ZADANIE: Przepisz fragment relacji z testu ciągnika od „- wysprzęglanie niedopracowane” aż po „zostało to zmienione)”, zamieniając „przedstawiciela” na „dealera”.

CYTOWANY FRAGMENT:
========================================

Na test przywieziono mi ursusa 11054 z 2014 r wyposażonego w radio oraz ogrzewanie (rewers mechaniczny jeszcze z lewej strony fotela operatora),  z kompletem obciążników na przodzie o wadze 170 kg, którego sprzęgłem z moimi pługami obrotowymi PO4. Głębokość orki ustawiona na 30 cm. Szerokość każdej z odkładnic ustawiona na 36 cm (zabiera całą szerokość ciągnika.)

Na początku testu orka z prędkością 9,2-9,3 km/h obroty 1800 obr/min jednak pod lekką górkę gdy pojawiała się miejscami glina ciągnik wyraźnie miał co robić - maximum mocy. Po kilku przejazdach dobraliśmy prędkość 8,4-8,5 km/h przy 1800 obr/min i wszystko było ok - lekki zapas mocy.

A teraz przejdźmy do konkretów: orka 1,85 ha zajęła mi 1 godz. 50 min (pole o długości 200 m), spalanie na poziomie 12,5 l  (przed testem zatankowany do pełna i po teście tankowanie do pełna).

Porównując do mojego zetora 10145: dużo lepiej się sprawuje ponieważ zetor z orce max prędkość 7,8- 7,9 km/h na pograniczu mocy czasem jest lekko przeciążony, spalanie na podobnym poziomie może nawet ciut niższe, EHR rewelacja po ustawieniu fajnie kopiuje teren i trzyma głębokość pługa.

Jeżeli chodzi o hydraulikę to w zupełności wystarczająca do obracania pługa nawet na minimalnych obrotach, ponadto bardzo szybko reaguje i podnosi, rozdzielacze również ok. W zamkniętym ciągniku radio dobrze słychać już przy głośności 25.

Jeżeli chodzi o niedociągnięcka które zauważyłem:

- wysprzęglanie niedopracowane (podczas wysprzeglania w początkowej fazie wyraźnie widać że w pierwszej koleności ściskana jest obudowa (zbrojenie) linki sprzęgła a dopiero podem zaczyna się rozłączanie napędu. Pod koniec orki sprzęgło wyraźnie nisko brało - wg mnie powinni zmienić linkę na cięgna i wszystko by było ok. Z informacji uzyskanych od przedstawiciela w nowych ciągnikach zostało to zmienione)

- w kabinie nie słychać silnika a jedynie lekki wycie hydrauliki - do wyregulowania

- prace polowe jedynie z zamkniętymi drzwiami gdyż otwarte drżą i jest obawa ich pęknięcia (w przypadku zakupu moim zdaniem opcja z klimą gdyż przy takim przeszkleniu w pracach podorywkowych tuż po żniwach w upalne dni przy otwartym jedynie tylnym oknie oraz szyberdachu może być gorąco)

========================================

DOSTARCZONE DANE:
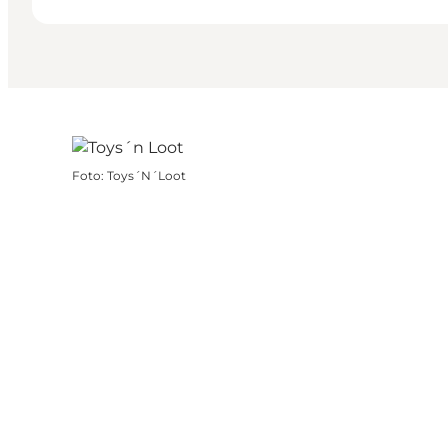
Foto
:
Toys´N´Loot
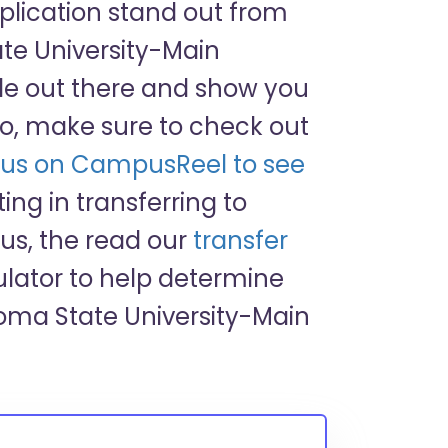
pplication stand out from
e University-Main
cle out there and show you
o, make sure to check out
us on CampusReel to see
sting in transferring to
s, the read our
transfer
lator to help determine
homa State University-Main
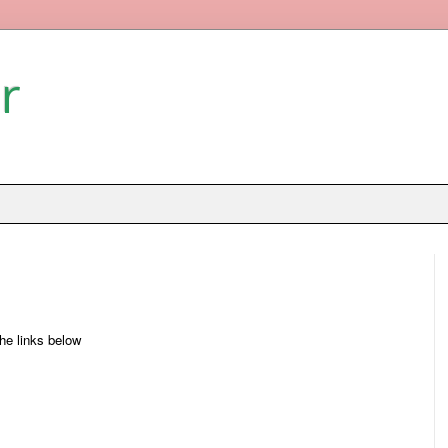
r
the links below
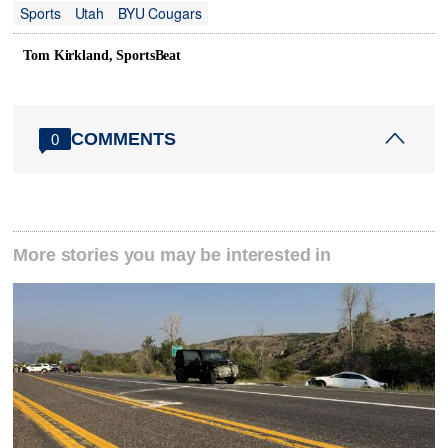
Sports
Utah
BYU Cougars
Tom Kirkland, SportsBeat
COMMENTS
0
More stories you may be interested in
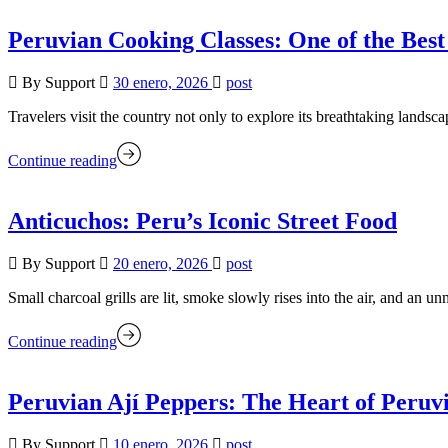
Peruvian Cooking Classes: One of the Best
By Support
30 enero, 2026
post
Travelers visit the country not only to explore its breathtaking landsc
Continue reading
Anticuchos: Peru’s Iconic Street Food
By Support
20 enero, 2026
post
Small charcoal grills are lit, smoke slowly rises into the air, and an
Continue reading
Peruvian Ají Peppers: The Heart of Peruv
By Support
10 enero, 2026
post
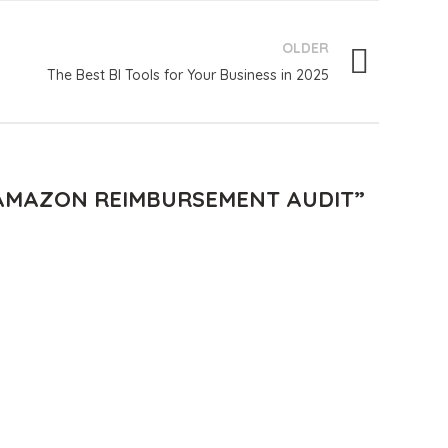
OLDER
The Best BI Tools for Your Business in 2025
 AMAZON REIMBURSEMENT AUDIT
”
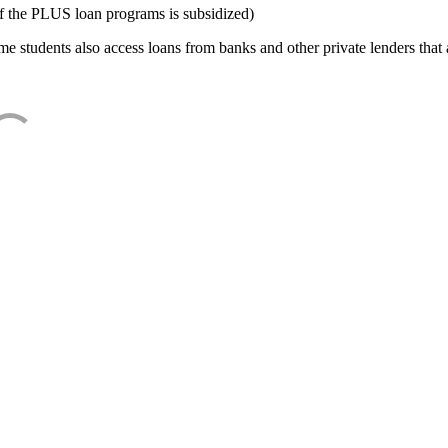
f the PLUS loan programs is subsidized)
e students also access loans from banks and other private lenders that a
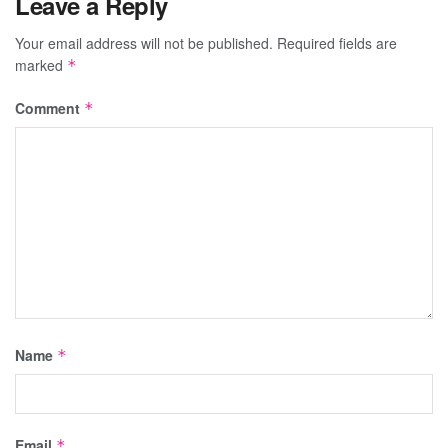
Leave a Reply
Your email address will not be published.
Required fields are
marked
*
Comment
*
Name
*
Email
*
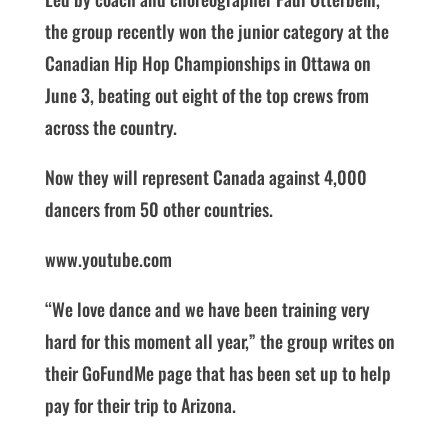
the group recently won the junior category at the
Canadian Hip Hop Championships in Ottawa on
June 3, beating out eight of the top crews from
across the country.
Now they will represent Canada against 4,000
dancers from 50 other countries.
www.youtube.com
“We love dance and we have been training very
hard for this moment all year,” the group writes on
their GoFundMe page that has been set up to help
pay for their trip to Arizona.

========================================

ROZWIĄZANIE:
- wysprzęglanie niedopracowane (podczas wysprzeglania w początkowej fazie wyraźnie widać że w pierwszej koleności ściskana jest obudowa (zbrojenie) linki sprzęgła a dopiero podem zaczyna się rozłączanie napędu. Pod koniec orki sprzęgło wyraźnie nisko brało - wg mnie powinni zmienić linkę na cięgna i wszystko by było ok. Z informacji uzyskanych od dealera w nowych ciągnikach zostało to zmienione)